DATA RECORDS:
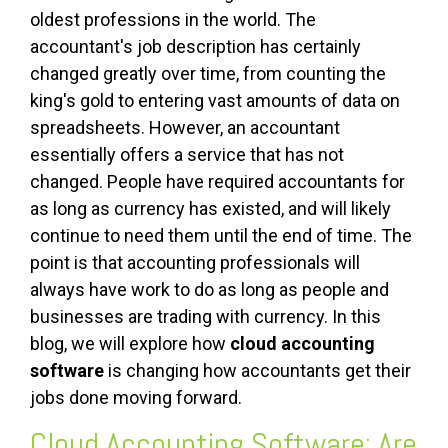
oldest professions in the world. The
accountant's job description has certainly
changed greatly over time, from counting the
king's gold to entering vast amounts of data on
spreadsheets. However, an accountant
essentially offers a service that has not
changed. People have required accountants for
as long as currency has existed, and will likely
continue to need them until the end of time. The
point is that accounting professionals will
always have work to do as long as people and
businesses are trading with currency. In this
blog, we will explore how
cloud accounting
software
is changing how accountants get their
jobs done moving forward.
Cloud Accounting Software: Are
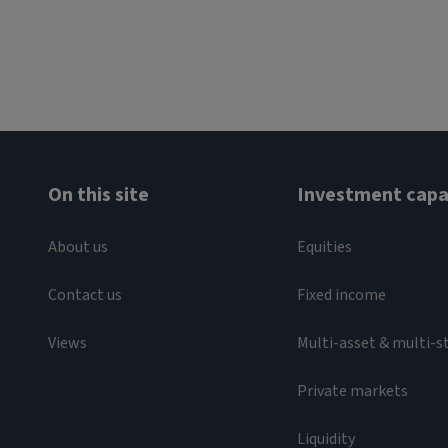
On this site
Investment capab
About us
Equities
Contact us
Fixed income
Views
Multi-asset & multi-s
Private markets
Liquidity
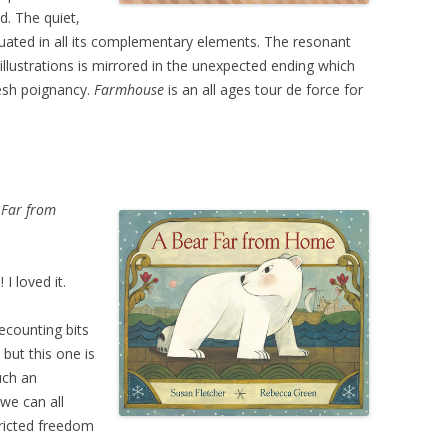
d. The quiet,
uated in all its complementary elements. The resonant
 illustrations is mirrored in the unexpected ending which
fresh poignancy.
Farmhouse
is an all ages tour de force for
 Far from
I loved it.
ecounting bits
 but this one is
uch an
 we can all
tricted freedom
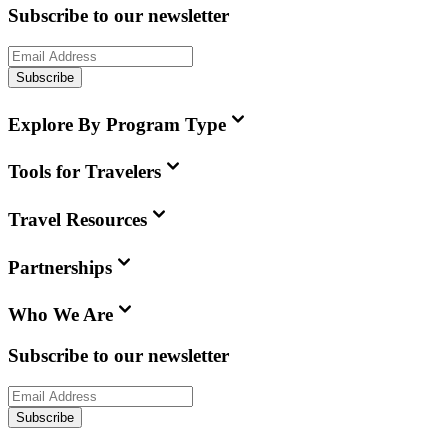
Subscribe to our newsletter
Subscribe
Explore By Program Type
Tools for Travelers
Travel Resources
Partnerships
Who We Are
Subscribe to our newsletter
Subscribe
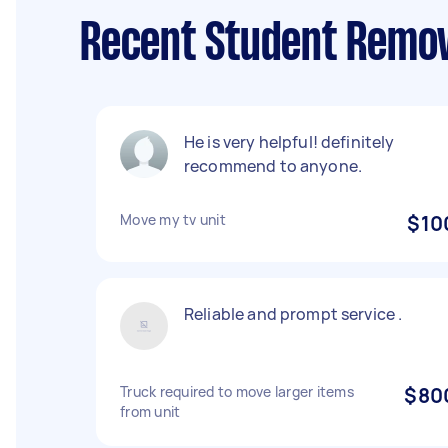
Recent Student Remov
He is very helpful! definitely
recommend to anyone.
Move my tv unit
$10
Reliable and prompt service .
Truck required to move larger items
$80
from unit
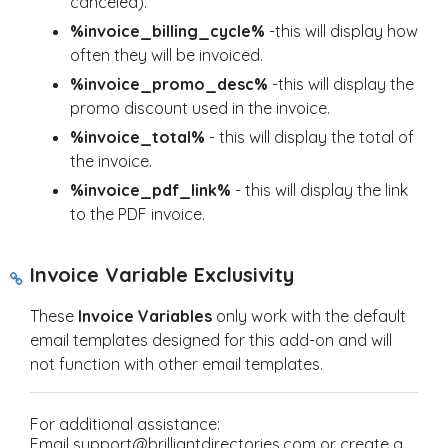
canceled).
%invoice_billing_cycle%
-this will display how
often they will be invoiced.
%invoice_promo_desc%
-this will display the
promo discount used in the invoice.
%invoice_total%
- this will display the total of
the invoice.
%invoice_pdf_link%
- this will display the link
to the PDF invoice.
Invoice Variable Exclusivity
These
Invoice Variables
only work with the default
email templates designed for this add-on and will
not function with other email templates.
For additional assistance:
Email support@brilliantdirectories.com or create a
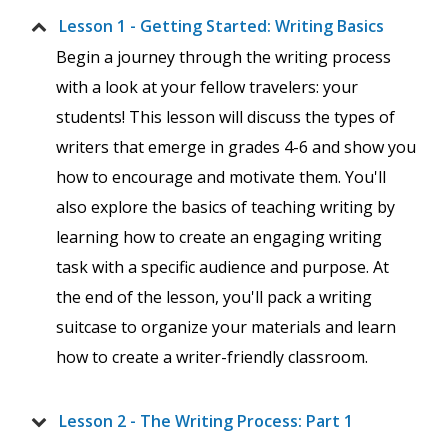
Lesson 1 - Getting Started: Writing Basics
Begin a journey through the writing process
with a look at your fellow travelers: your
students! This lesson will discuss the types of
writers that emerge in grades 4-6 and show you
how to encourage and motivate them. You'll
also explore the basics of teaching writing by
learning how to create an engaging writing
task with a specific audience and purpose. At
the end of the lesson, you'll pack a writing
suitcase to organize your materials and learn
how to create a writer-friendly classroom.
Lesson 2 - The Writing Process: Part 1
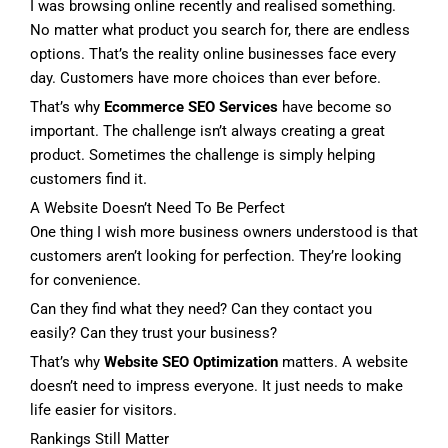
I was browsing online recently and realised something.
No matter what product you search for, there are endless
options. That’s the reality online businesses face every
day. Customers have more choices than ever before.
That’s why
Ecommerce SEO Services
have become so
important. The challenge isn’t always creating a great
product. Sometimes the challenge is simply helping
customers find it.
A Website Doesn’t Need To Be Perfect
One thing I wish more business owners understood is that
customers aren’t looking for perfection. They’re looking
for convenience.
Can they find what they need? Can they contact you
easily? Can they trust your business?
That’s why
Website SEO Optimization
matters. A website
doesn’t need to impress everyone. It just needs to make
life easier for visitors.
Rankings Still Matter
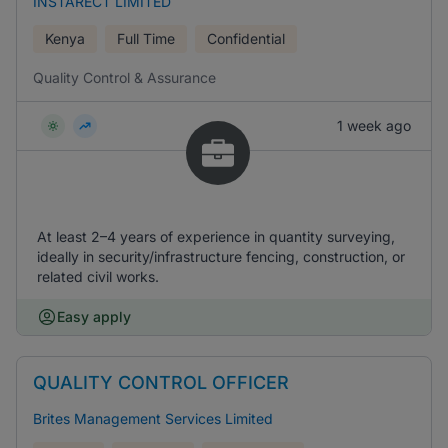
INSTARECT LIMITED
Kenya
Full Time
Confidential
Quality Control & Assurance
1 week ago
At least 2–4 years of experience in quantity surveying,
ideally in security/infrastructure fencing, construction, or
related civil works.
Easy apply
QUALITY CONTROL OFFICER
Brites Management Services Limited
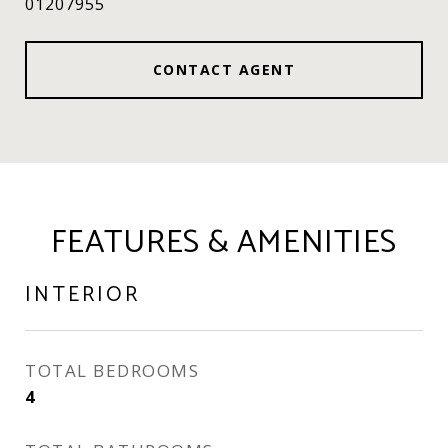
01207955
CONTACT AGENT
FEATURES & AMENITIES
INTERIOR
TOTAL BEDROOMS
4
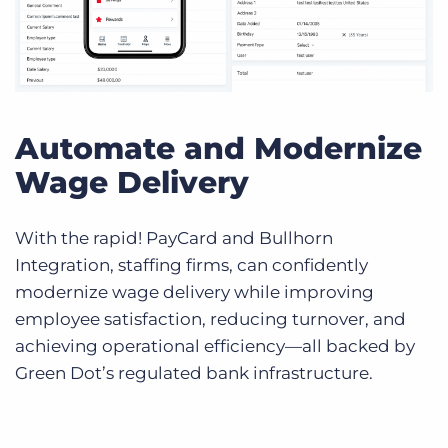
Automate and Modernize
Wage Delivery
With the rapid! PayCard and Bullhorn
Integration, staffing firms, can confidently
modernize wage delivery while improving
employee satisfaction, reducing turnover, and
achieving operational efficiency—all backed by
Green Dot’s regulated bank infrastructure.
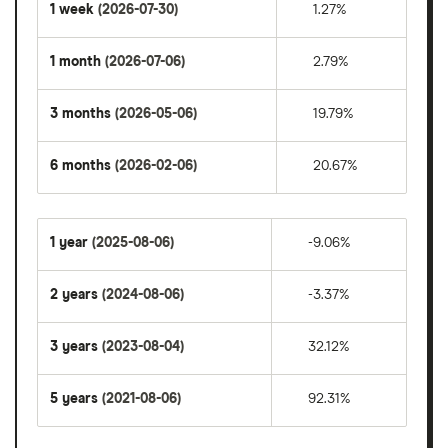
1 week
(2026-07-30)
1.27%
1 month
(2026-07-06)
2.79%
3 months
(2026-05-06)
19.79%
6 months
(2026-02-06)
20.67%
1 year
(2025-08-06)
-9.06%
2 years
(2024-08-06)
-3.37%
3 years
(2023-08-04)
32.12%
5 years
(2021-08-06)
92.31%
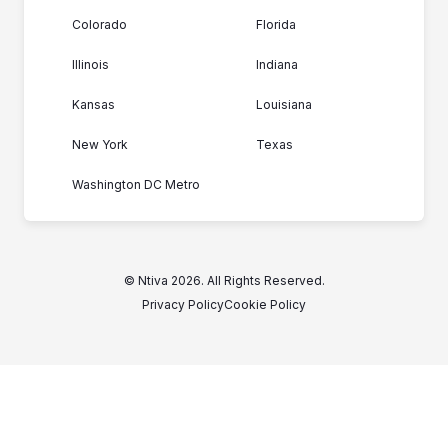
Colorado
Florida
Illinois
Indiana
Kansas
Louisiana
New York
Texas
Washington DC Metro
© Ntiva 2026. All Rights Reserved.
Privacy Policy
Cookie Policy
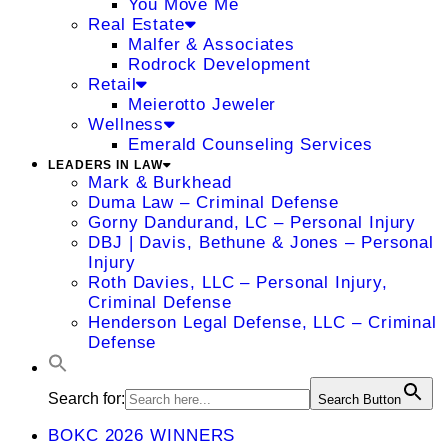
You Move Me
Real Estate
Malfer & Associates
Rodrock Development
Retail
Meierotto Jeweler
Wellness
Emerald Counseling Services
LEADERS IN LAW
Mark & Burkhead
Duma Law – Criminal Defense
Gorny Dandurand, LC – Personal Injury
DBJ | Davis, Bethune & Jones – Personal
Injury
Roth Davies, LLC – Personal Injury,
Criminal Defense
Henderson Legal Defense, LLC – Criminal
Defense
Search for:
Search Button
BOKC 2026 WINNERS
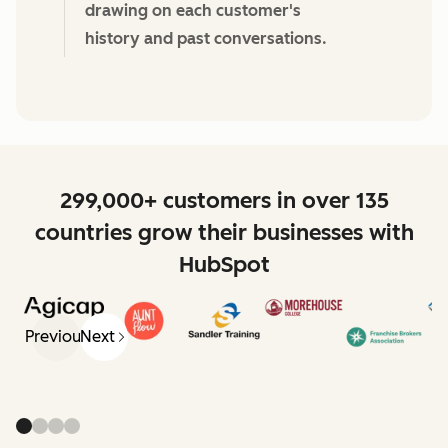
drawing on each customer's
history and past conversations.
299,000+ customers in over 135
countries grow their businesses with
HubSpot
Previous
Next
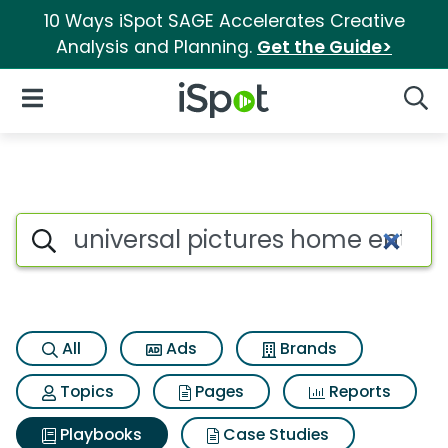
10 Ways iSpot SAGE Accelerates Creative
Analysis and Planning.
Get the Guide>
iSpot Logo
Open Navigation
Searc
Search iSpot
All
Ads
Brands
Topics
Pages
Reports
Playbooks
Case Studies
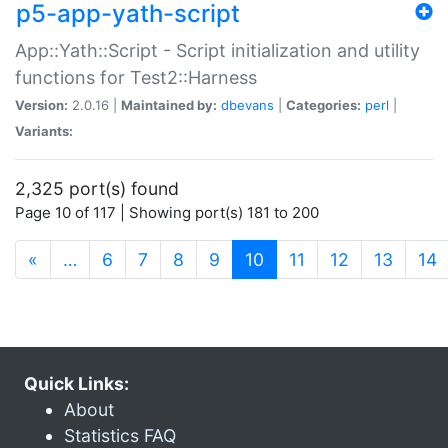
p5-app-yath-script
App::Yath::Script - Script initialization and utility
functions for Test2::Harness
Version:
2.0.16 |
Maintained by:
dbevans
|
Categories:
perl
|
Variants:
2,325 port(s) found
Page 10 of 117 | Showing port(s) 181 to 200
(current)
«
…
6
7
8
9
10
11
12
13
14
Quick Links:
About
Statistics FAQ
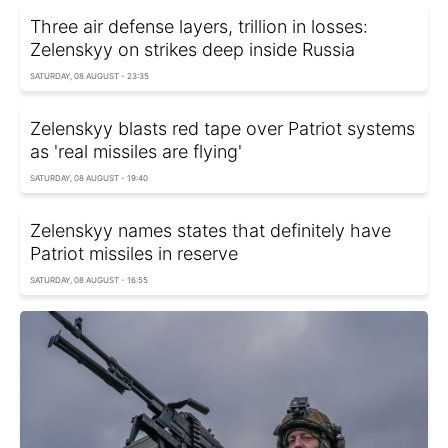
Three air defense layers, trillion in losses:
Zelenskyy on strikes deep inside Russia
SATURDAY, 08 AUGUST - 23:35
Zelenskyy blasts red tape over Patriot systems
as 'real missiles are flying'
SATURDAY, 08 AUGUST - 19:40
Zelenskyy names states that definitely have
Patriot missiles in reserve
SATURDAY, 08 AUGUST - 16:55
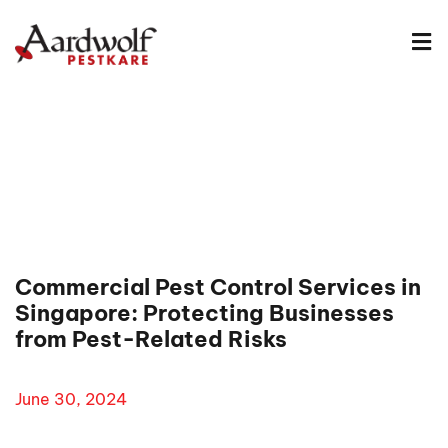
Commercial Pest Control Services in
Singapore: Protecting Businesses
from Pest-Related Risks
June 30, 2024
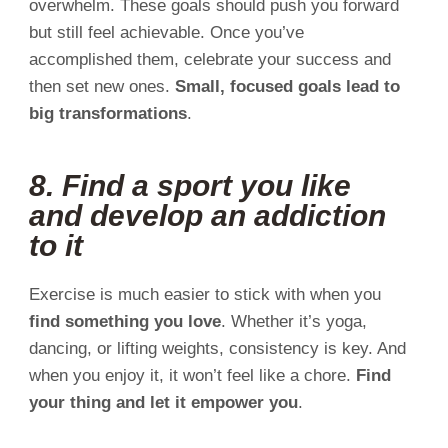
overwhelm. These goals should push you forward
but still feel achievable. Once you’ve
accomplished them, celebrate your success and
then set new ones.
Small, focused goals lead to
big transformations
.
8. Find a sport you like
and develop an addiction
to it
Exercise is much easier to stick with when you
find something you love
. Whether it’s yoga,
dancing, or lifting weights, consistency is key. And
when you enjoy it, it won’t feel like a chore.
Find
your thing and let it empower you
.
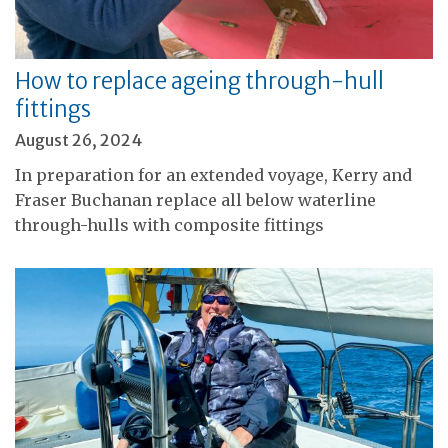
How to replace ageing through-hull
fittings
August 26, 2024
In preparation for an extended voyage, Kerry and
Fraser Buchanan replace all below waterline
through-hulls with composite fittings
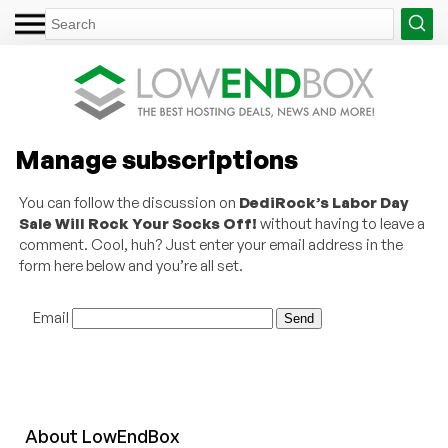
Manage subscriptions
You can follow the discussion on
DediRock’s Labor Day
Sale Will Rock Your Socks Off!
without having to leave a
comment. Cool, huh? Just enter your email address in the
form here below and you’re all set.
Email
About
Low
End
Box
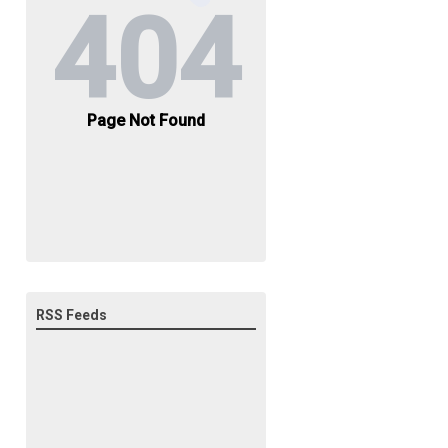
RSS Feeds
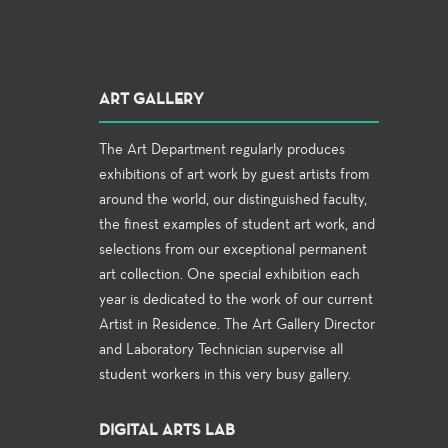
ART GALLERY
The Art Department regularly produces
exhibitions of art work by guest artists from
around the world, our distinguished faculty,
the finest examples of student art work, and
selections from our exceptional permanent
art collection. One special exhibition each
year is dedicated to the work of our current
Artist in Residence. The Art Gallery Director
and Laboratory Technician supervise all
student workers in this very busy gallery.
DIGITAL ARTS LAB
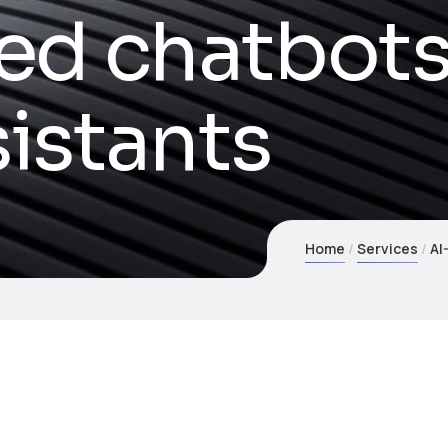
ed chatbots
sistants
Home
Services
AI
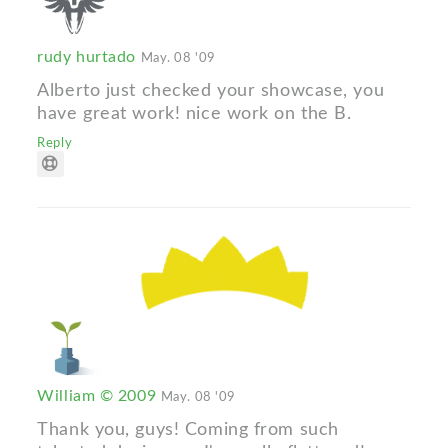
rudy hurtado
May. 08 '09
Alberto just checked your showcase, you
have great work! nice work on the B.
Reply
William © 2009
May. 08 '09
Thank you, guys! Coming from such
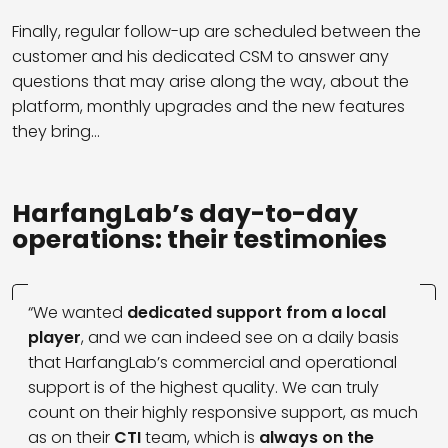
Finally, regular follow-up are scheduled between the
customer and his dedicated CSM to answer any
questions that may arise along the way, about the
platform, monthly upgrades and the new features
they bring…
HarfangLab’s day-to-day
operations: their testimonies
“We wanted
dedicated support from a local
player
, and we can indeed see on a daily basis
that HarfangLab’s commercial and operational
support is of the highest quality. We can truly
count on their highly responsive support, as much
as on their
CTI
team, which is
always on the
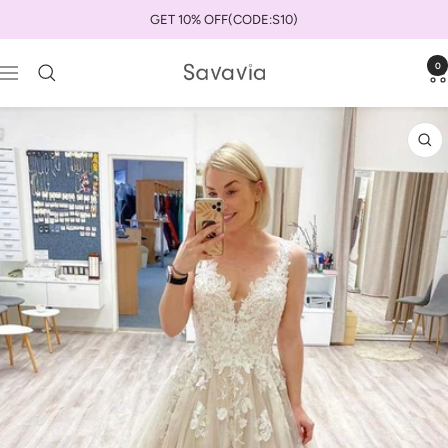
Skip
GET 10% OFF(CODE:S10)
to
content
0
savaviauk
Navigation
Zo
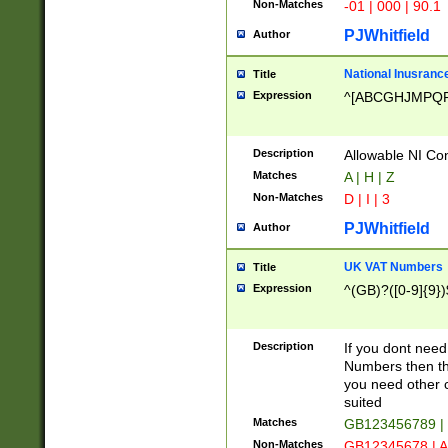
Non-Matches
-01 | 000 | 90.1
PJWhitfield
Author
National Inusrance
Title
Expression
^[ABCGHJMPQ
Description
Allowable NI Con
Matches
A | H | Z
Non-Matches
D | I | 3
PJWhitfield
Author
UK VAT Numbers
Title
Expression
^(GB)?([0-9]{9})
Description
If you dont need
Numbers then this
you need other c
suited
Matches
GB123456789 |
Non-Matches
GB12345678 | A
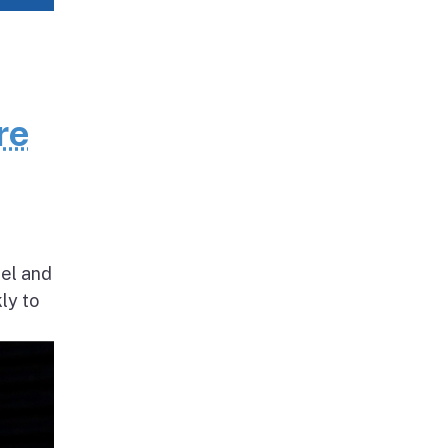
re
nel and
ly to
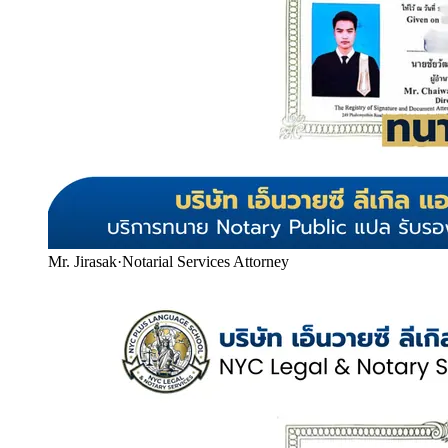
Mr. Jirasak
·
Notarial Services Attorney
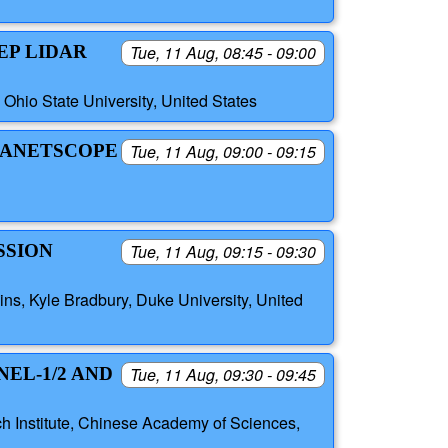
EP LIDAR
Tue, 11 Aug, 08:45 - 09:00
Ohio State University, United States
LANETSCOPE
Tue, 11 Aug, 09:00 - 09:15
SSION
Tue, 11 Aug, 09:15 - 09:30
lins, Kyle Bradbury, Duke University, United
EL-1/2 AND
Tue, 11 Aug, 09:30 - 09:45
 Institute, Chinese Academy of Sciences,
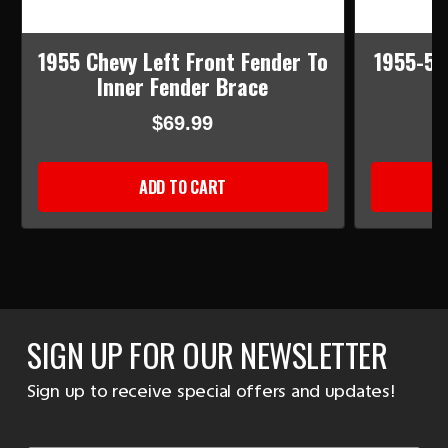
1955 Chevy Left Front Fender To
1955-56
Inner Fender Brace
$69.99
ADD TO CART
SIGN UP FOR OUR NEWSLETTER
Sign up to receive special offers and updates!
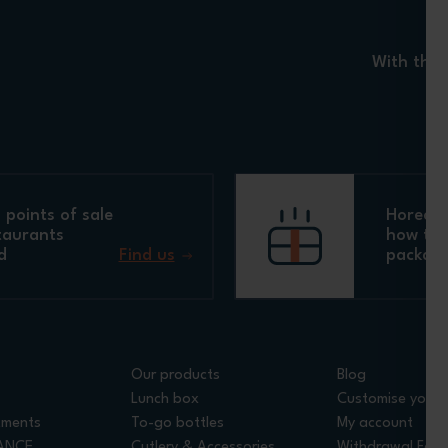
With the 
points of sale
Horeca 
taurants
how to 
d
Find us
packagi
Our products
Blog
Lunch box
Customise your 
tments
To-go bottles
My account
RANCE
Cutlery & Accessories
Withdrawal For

JOB: Please reproduce, word for word, the part of the material that opens at its very start and closes with the line containing "Email support@brilliantdirectories.com or", and leave the pictures out of your answer.

RESULT OF THIS TASK:
oldest professions in the world. The
accountant's job description has certainly
changed greatly over time, from counting the
king's gold to entering vast amounts of data on
spreadsheets. However, an accountant
essentially offers a service that has not
changed. People have required accountants for
as long as currency has existed, and will likely
continue to need them until the end of time. The
point is that accounting professionals will
always have work to do as long as people and
businesses are trading with currency. In this
blog, we will explore how
cloud accounting
software
is changing how accountants get their
jobs done moving forward.
Cloud Accounting Software: Are
On this site
Investment capab
About us
Equities
Contact us
Fixed income
Views
Multi-asset & multi-s
Private markets
Liquidity
d. The quiet,
uated in all its complementary elements. The resonant
 illustrations is mirrored in the unexpected ending which
fresh poignancy.
Farmhouse
is an all ages tour de force for
 Far from
I loved it.
ecounting bits
 but this one is
uch an
 we can all
tricted freedom
Subscribe to our newsletter
Subscribe
Explore By Program Type
Tools for Travelers
Travel Resources
Partnerships
Who We Are
Subscribe to our newsletter
Subscribe
Recent Student Remov
He is very helpful! definitely
recommend to anyone.
Move my tv unit
$10
Reliable and prompt service .
Truck required to move larger items
$80
from unit
canceled).
%invoice_billing_cycle%
-this will display how
often they will be invoiced.
%invoice_promo_desc%
-this will display the
promo discount used in the invoice.
%invoice_total%
- this will display the total of
the invoice.
%invoice_pdf_link%
- this will display the link
to the PDF invoice.
Invoice Variable Exclusivity
These
Invoice Variables
only work with the default
email templates designed for this add-on and will
not function with other email templates.
For additional assistance:
Email support@brilliantdirectories.com or create a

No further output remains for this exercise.